Monday, December 17, 2007

On Snow and Good Writing

by Julia Buckley
Well, everyone from the Midwest to the Northeast has felt the brunt of this latest snowstorm, and naturally, we all want to talk about the weather! But I've been enjoying literature, too, and pulling out some of my favorite poets' words about snow and winter. I set a mystery in winter once, and there is a special poetry about that season. For example:

NIGHT

Stars over snow,
and in the west a planet
Swinging below a star--
Look for a lovely thing and you will find it,
It is not far--
It never will be far.

That is one of my ALL TIME favorites by Sara Teasdale.
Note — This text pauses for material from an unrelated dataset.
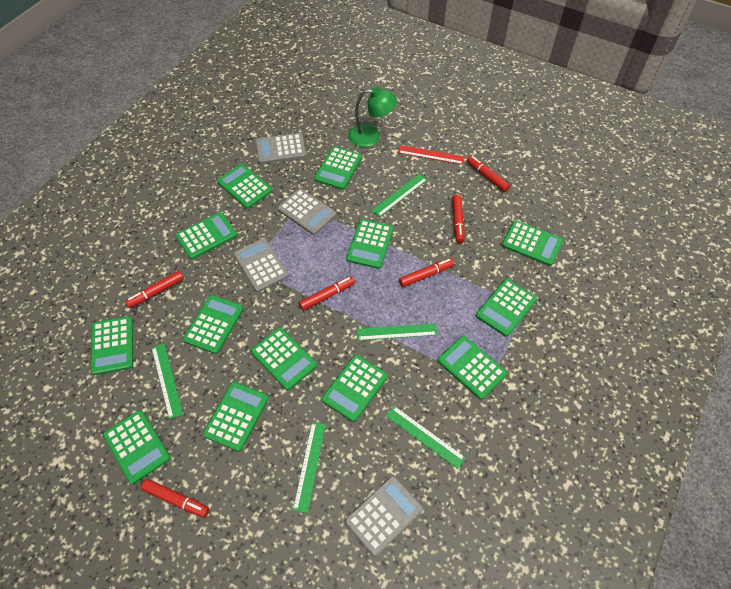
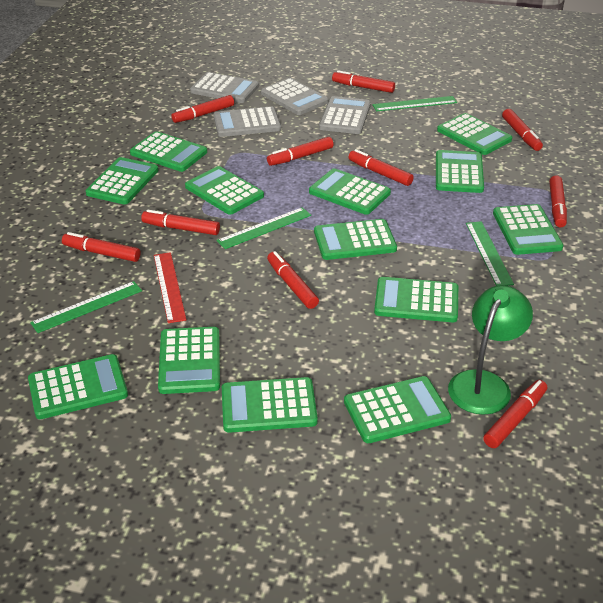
green ruler: [152,343,183,419] [293,422,326,513] [357,324,437,341] [371,174,427,217] [386,406,466,469] = 5 -> [30,281,142,333] [217,207,311,249] [373,96,457,112] [466,221,514,286] = 4
red marker: [125,271,184,308] [141,479,209,518] [299,276,355,311] [399,258,454,287] [452,195,464,243] [467,156,510,192] = 6 -> [62,232,141,262] [141,210,220,235] [171,95,234,123] [267,137,334,166] [267,251,319,309] [332,70,395,93] [348,149,414,186] [483,380,547,448] [502,109,543,151] [549,175,567,227] = 10

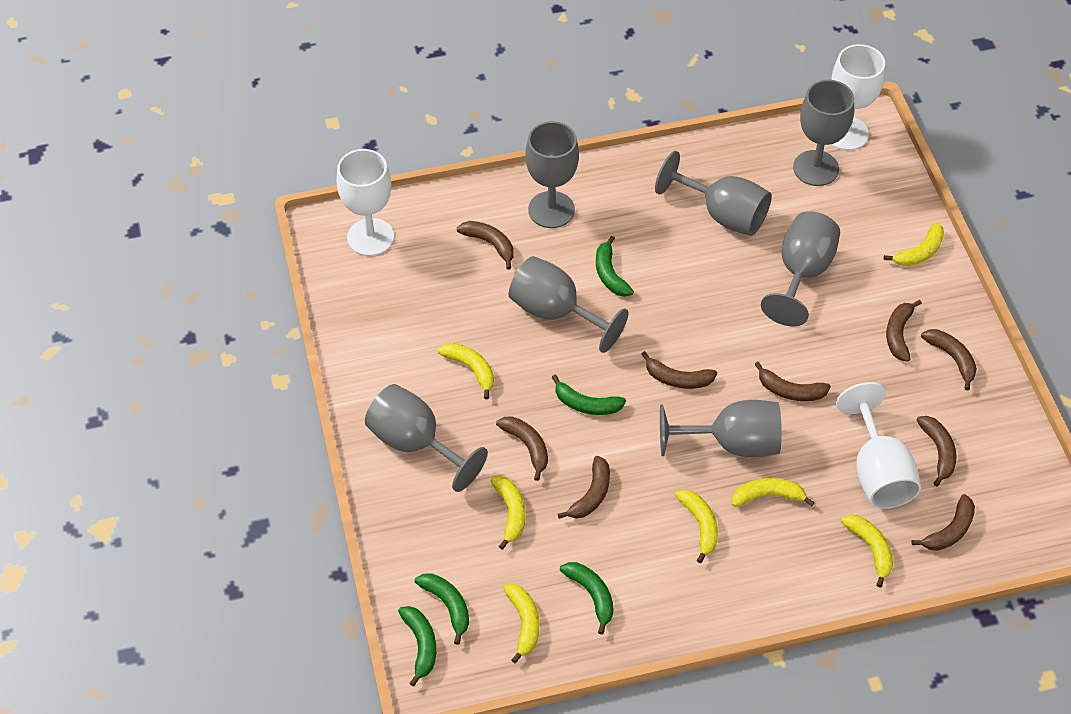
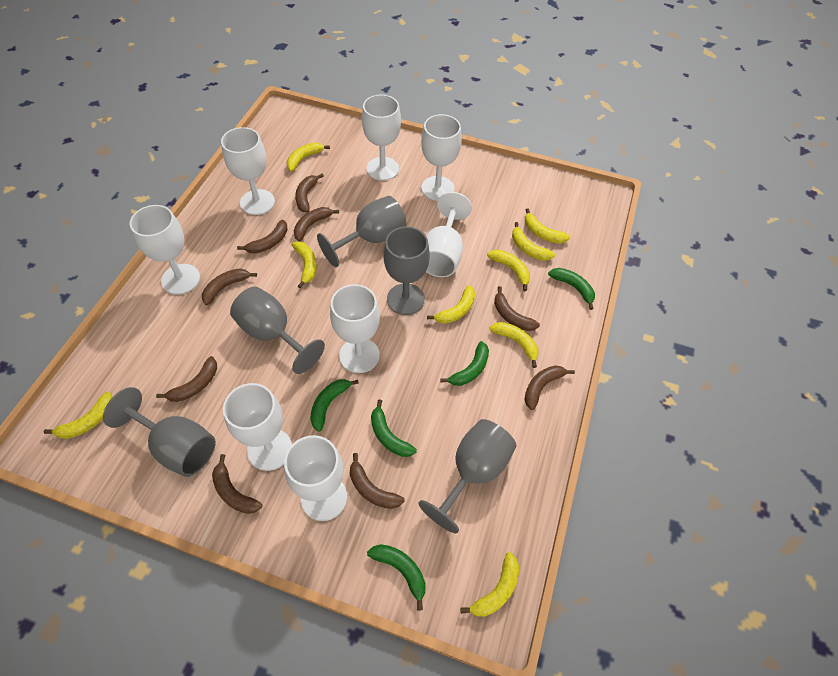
grey goblet: [365,384,488,492] [509,256,629,353] [525,121,579,228] [655,151,772,236] [660,400,782,457] [761,211,840,326] [793,80,854,186] = 7 -> [103,387,216,477] [230,287,325,374] [317,196,406,267] [383,226,430,315] [418,419,516,533] = 5
white goblet: [337,149,394,256] [830,44,885,151] [836,382,921,509] = 3 -> [129,205,200,295] [221,127,275,215] [223,383,292,471] [284,435,347,521] [330,284,380,373] [362,94,401,181] [421,114,462,201] [426,192,472,277] = 8
yellow banana: [438,343,494,399] [490,476,525,550] [503,584,539,663] [675,490,718,563] [732,478,815,507] [841,515,893,588] [884,222,944,266] = 7 -> [44,392,112,439] [286,142,330,172] [292,241,317,288] [427,285,475,324] [460,552,519,617] [487,250,530,291] [489,322,538,368] [512,222,555,261] [525,208,570,244] = 9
Now compare it to Lilian Moore's "Winter Dark."

Winter dark comes early
mixing afternoon
and night.
Soon
there's a comma of a moon,

and each street light
along the
way
puts its period
to the end of the day.

Now
a neon sign
punctuates the
dark with a bright blinking
breathless
exclamation mark!

And finally, a Japanese poem, unattributed, but printed in Winter Poems by Barbara Rogasky:

MOON

The moon hangs up at night;
Her beams are cold and bright;
Seeing her shadow low
The water's frozen now.


Enjoy the beautiful words and the beautiful frozen weather! It's a great time for all of us to stay in and do a bit of writing. :)

5 comments:

Sandra Parshall said...

Julia, you've reminded me why I prefer living in the south. :-) We do get snow and ice here in the DC area, but not usually a foot and a half at a time, and we almost never have the deep-freeze cold that keeps the stuff on the ground all winter. I feel bad for the pandas at the National Zoo, who would love to have snow all winter, but in general I have a NIMBY attitude toward frozen precip. I do admire those of you in the north who carry on with normal life in spite of winter weather. Around here, two inches of snow can bring everything to a dead stop.

Julia Buckley said...

It warms the heart. I'm sure I'll be complaining in February, but it wouldn't be the holiday season for me without the cold and snow. I guess it's all about your childhood influences . . .

Elizabeth Zelvin said...

New York hardly gets snow that you can call snow any more. You have to get up very early on a morning when the snow started around 3 am when few cars were moving to see it in the street, and traffic soon wipes it away. Still, there's a beautiful dusting on trees and slopes and rocks in Central Park. I get to enjoy it as I run my three miles along with the clopping carriage horses and, these days, pedicab drivers peddling tourists around the park.

Julia Buckley said...

Three miles? I'm impressed, Liz. I couldn't even run that far in college. I must have weak lungs or something.

Now I don't think I could run two blocks.

But I would think New York would get tons of snow!